His first significant published writings came when he was only sixteen and he invented the pseudonym Silence Dogood to get himself published in his brother’s paper. (His jealous brother would not have printed them if he had known the true author.) Like many other witty writers of the Enlightenment, he was partial to pseudonyms and hoaxes, and he wrote his last such piece, a purported speech by a member of the divan of Algiers defending the enslavement of Christians, on his deathbed at eighty-four.

After running away from his apprenticeship in Boston at 17, Franklin settled in Philadelphia, where he soon launched his own print shop and newspaper. He perfected various tricks of the trade to build circulation: gossip, sex, crime and humor. But he also used his pen to encourage worthy civic endeavors and, later, to push his political views. His Poor Richard’s almanacs combined humor and his penchant for self-improvement to become far and away the best-selling books of the era. And he used his talent to create a great media empire that included franchised print shops and newspapers throughout the colonies and then a distribution system, the colonial postal service, that tied them all together and helped give an advantage to his own content.

Aim of the task: Extend the passage about Benjamin Franklin's writing and publishing career, picking up after its final sentence. The saved data entries have nothing to do with this.

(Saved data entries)
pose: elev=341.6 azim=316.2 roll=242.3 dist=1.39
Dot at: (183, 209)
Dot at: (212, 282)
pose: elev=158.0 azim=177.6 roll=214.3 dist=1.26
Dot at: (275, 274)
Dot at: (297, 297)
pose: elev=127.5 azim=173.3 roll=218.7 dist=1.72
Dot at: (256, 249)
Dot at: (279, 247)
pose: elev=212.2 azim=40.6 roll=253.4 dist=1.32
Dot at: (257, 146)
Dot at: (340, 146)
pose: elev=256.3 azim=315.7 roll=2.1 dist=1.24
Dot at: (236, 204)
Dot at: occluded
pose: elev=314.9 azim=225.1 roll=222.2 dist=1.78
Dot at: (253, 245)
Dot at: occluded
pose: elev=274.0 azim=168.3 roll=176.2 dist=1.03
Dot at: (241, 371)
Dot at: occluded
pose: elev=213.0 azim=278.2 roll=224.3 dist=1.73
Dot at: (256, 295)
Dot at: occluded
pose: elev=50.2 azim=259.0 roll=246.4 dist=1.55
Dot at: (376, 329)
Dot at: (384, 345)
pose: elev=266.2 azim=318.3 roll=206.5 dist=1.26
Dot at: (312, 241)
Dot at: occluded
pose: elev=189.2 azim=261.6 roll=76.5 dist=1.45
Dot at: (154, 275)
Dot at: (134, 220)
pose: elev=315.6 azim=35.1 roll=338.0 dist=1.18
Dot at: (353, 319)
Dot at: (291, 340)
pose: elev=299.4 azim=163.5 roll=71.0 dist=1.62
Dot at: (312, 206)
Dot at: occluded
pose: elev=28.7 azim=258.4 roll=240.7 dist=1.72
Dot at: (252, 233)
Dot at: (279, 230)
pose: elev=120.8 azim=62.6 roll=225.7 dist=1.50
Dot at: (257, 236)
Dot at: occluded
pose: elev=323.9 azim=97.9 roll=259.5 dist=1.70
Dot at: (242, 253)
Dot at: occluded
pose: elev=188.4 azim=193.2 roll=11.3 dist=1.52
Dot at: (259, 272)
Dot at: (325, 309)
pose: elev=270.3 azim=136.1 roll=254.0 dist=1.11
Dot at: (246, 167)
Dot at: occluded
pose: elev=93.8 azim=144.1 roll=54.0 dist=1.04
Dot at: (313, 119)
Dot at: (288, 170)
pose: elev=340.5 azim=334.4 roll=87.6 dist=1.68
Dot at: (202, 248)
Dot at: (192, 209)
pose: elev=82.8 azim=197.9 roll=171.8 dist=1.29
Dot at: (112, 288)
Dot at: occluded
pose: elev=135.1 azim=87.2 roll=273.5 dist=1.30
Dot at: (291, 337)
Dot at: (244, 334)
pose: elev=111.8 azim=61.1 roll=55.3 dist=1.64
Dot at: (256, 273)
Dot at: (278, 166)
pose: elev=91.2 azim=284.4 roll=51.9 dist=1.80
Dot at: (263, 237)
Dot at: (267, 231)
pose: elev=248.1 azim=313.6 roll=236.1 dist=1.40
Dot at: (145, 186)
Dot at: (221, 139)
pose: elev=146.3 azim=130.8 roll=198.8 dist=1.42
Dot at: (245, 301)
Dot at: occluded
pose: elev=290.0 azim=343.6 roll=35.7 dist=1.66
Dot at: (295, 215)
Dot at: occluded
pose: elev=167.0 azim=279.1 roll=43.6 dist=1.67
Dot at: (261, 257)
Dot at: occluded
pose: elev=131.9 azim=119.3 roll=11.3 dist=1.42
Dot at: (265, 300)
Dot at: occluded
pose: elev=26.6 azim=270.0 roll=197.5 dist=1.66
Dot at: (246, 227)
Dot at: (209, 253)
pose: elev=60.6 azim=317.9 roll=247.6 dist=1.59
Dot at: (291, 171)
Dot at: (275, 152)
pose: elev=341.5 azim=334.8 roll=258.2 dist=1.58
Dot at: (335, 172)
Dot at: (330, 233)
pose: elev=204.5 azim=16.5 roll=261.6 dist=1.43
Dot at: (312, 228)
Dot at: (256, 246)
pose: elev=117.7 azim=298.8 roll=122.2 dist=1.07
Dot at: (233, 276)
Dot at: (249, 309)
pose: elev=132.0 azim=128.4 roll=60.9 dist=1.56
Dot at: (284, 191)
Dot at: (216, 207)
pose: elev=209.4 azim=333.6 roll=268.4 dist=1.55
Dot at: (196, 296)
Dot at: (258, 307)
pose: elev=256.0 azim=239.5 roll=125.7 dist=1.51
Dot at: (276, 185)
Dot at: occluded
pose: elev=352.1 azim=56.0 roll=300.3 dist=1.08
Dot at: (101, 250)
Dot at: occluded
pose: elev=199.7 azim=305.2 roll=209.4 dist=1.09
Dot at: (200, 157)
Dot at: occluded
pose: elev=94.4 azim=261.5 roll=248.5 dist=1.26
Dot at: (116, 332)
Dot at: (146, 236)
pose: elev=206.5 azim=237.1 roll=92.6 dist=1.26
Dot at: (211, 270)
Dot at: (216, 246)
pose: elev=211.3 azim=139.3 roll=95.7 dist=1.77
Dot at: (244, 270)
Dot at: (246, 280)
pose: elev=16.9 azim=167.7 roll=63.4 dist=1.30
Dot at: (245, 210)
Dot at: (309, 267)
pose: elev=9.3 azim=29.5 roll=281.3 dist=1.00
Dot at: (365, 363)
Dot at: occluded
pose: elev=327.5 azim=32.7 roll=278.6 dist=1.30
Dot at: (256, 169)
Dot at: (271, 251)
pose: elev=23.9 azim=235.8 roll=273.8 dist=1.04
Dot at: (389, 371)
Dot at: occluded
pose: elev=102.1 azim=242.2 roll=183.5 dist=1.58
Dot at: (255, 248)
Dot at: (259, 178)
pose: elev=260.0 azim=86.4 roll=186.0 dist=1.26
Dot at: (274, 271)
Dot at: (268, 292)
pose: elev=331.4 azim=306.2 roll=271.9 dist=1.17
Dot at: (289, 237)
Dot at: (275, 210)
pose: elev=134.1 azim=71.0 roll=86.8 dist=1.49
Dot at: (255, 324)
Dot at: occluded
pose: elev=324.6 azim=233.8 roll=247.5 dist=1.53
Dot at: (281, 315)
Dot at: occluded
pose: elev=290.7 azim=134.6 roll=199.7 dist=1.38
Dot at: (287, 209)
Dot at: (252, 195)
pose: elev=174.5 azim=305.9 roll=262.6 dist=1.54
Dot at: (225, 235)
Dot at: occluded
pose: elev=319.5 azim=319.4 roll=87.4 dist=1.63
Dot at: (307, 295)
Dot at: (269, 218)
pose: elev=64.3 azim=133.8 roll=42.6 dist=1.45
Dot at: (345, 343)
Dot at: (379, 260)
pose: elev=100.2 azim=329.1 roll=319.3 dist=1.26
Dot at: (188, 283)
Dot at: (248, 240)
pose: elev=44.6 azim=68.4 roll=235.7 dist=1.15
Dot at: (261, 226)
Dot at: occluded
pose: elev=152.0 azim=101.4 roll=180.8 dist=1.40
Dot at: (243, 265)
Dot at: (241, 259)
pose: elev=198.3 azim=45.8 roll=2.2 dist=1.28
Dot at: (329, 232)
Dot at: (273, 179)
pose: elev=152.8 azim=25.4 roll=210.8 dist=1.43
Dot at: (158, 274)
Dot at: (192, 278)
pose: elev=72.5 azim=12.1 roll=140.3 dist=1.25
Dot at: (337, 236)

Output for this exercise:
His output was wondrously diverse and prolific. He wrote pointed tales and humorous hoaxes, amusing essays, letters both chatty and sophisticated, scientific treatises, detailed charters for civic associations, political tracts, plans for uniting the colonies, propaganda pieces supporting the American cause in Britain and then France, and bagatelles to his French female friends. All together his writings fill what will be forty-two volumes, each averaging about seven hundred pages, of which thirty-seven have already been published by the masterly editors of his papers at Yale University.

In this book, I have assembled some of his most revealing, amusing and significant works. I tried to pick those that gave the best insight into Franklin’s personality and into his influence on the American character. I also chose a few of them, I must admit, simply because I found them delightful, and I want to convey what a fun (although complex) person Franklin was.

I have presented the pieces chronologically, for the most part, because they thus provide an insight into the evolution of his own life and thinking. To put them in context, they are accompanied by short introductions or explanations that draw from the biography I wrote,
Benjamin Franklin: An American Life.
One exception to the chronological order is the
Autobiography.
He wrote it in four installments, beginning in 1771 and ending in 1789 a year before his death, and I have included it all as one coherent narrative, as he intended, at the end of this volume.

Franklin’s writings likewise flow together to give a narrative of both his own pilgrim’s progress and that of the new nation he helped to shape. He was the greatest inventor of his time, but the most interesting thing that he invented, and continually reinvented, was himself. America’s first great publicist, he was, in his life and in his writings, consciously trying to create a new American archetype. In the process, he carefully crafted his own persona, portrayed it in public, and polished it for posterity.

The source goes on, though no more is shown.